It’s uncertain how much of the Weald emerged above the Clay Sea in the Early Tertiary but the London beach suggests that parts of the Weald were certainly land for a time. Moreover, there are Early Tertiary river, marine and lake deposits now found on top of the North Downs up to 180m aod.

In the Mole catchment, for example, the Thanet and Lambeth clays, sands and gravels lie on top of the Chalk and are found as high up as 180m on Nower Wood, Headley Heath and Burgh Heath. They were deposited in estuaries or on the shore of seas and lagoons. These deposits show that sea levels were higher than now and the area had yet to be substantially elevated. Subsequent uplift and regression of the sea meant these patchy deposits are the sole survivors of more extensive coverings.

By the Late Palaeocene and Early Eocene 56 Ma, the basic pattern of Britain’s major rivers, flowing from highland west to lowland east was set. Many of them flowed into the Clay Sea which, in the Early Eocene, still submerged much of the Weald.

In the humid Tropical climate of the time, deep chemical decomposition of rocks was the predominant form of weathering. Long periods of chemical weathering created a thick weathered mantle. Rivers washed this clay debris into mangrove swamps and deltas around lagoons and seas. This included a Proto-River Thames which has been named the “Eocene Amazon”. The London Basin accumulated 280m thickness of clay by the end of the Eocene.

Later in the Eocene, the Weald emerged from the Clay Sea probably as isolated hills.

(In the Thames Basin) …at least 5 transgression-regression cycles are represented in the Eocene, reflecting periods of sea-level rise followed by shallowing and coastline progradation.

https://www.qpg.geog.cam.ac.uk/research/projects/tertiaryrivers/earlyeo.html

The Early Eocene was very warm, occasionally hot. Swathes of tropical forest covered the land around the estuaries, similar to Southern Thailand now.
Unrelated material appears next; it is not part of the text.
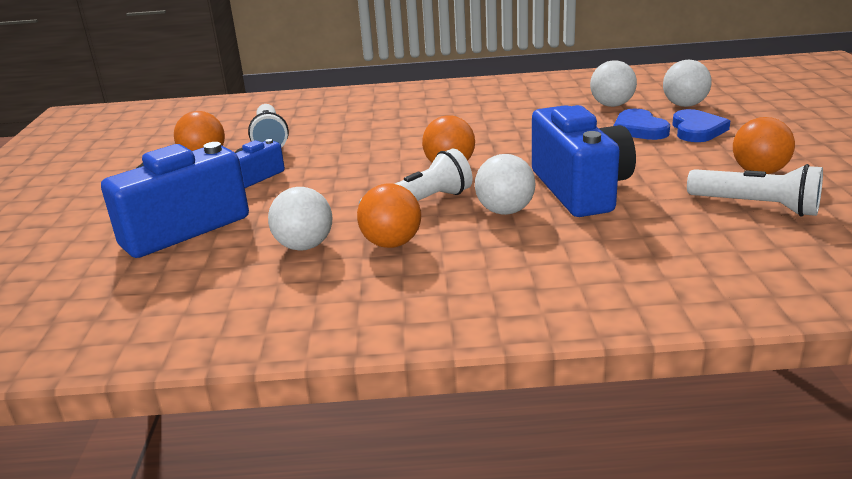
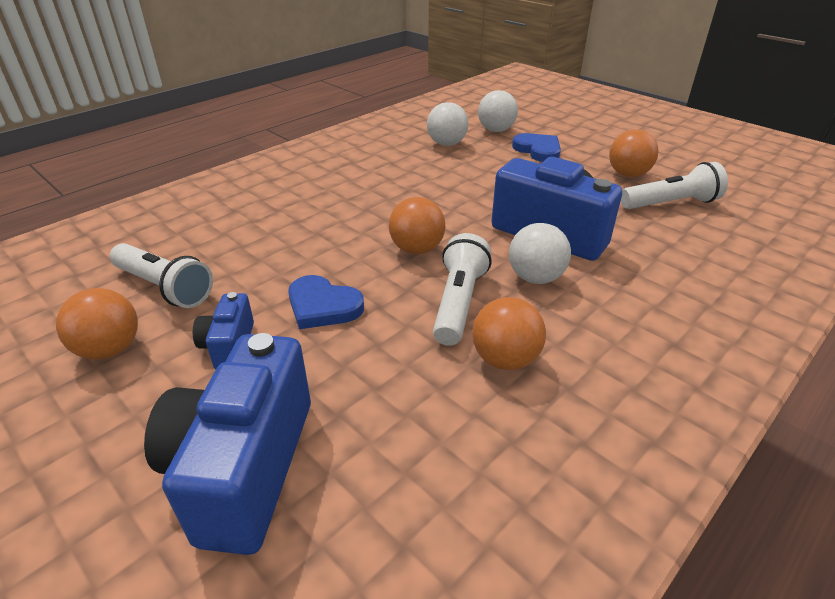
camera: 45 degrees left, 10 degrees up
(304, 246) = (431, 408): white ball -> none
(639, 129) = (500, 161): blue heart -> blue heart (323, 306)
Rocks were subjected to chemical weathering and were then eroded by rivers as evidenced by Lower Greensand debris (resistant chert) found in Eocene sediments in the London Basin.
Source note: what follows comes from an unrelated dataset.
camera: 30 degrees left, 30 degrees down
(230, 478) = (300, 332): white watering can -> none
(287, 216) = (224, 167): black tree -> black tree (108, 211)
“…various lines of evidence point to the existence of a well developed Weald upwarp in the Early Tertiary and significant, if not total, removal of the Chalk cover from the crest of the (Central) Weald upwarp by the Eocene.”

On the uplift and denudation of the Weald DAVID K. C. JONES

Further evidence points towards the Early Tertiary uplift of the Weald occurring in pulses that lasted about 1 million years causing at least 100m of uplift on each occasion. These were accompanied by rapid erosion and sedimentation in the surrounding basins of the Clay Sea… so it’s likely the Weald never reached it’s ultimate 1500m height as pulsed uplifts were constantly being eroded to prevent land reaching higher elevation: dynamic equilibrium!
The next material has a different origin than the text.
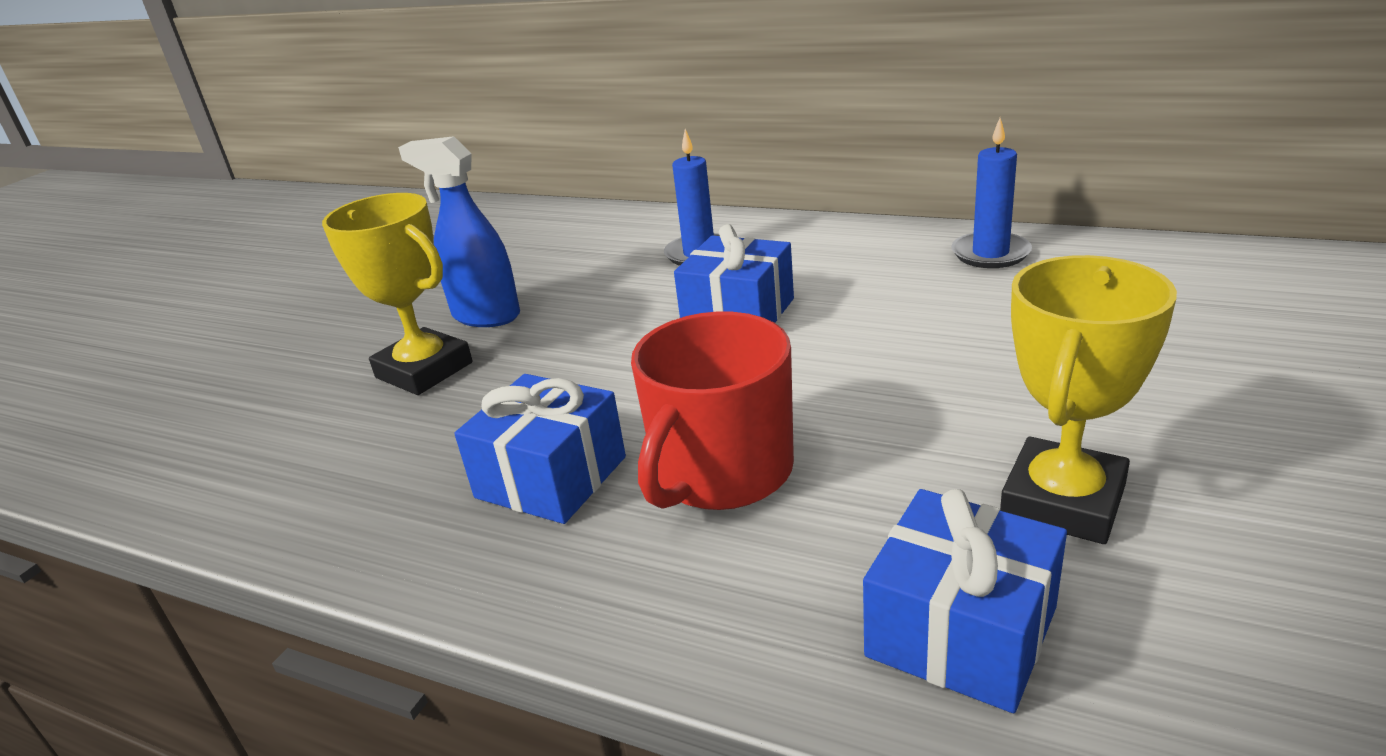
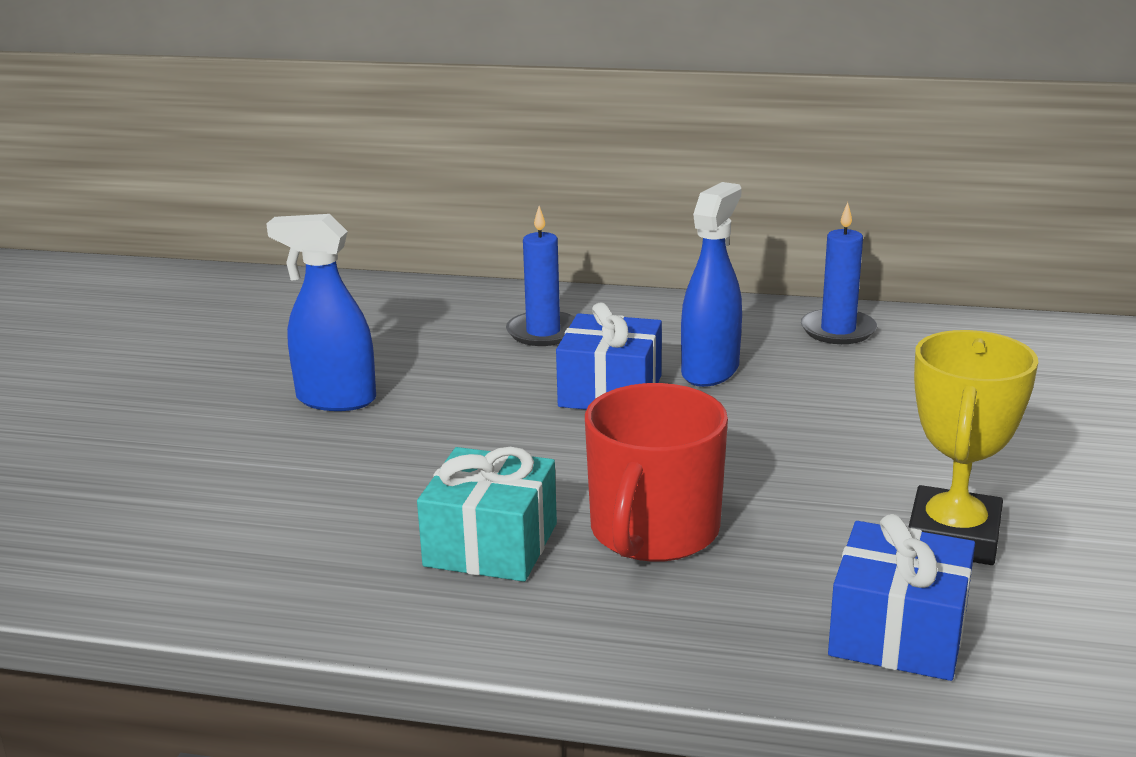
camera: 15 degrees left, 5 degrees down
(424, 370) = (297, 455): yellow trophy -> none
(551, 477) = (491, 545): blue gift -> turquoise gift
(845, 294) = (710, 371): none -> blue spray bottle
As shown in the diagram below, it’s possible that early versions of the Rivers Mole, Wey and Medway flowed off the emerging hills, eroding valleys and carrying sediments into the Clay Sea to be deposited in the London Basin. So we can imagine the very earliest River Mole eroding chalk and sandstone hills 55 million years ago, carving valleys similar to the Mole Gap now. Estimates vary but over 400m of chalk is likely to have been removed from the crest of the dome by the end of the Early Tertiary. In addition, several hundred metres of Hastings Beds and Wealden Clay must also have been removed.

Sedimentation of surrounding basins stopped in the Oligocene 23-33 Ma and in the Late Tertiary, from around 20Ma, during the Miocene and Pliocene (23-2.6 Ma), the Weald experienced further tectonic uplifts.

Late Tertiary: Neogene 2.6-23Ma

The Miocene experienced the “Alpine Storm” which is a period associated with the most intense Alpine mountain building. Many geologists think this was a time of further uplift in the Weald matched by down-warping of the London Basin.

The raised hills of the Weald would have been vegetated with tropical forest slowly transitioning to a warm temperate forest by the Pliocene. By this stage it’s possible the Wealden dome comprised of hills planed off by weathering and river erosion, perhaps looking like the scene below.

During this time the Weald was part of an elongated ridge extending into Northern France. The whole ridge was called the Weald-Artois anticline and formed a continuous land bridge across to France. River drainage lines off the Weald developed during this time, including a version of the River Mole.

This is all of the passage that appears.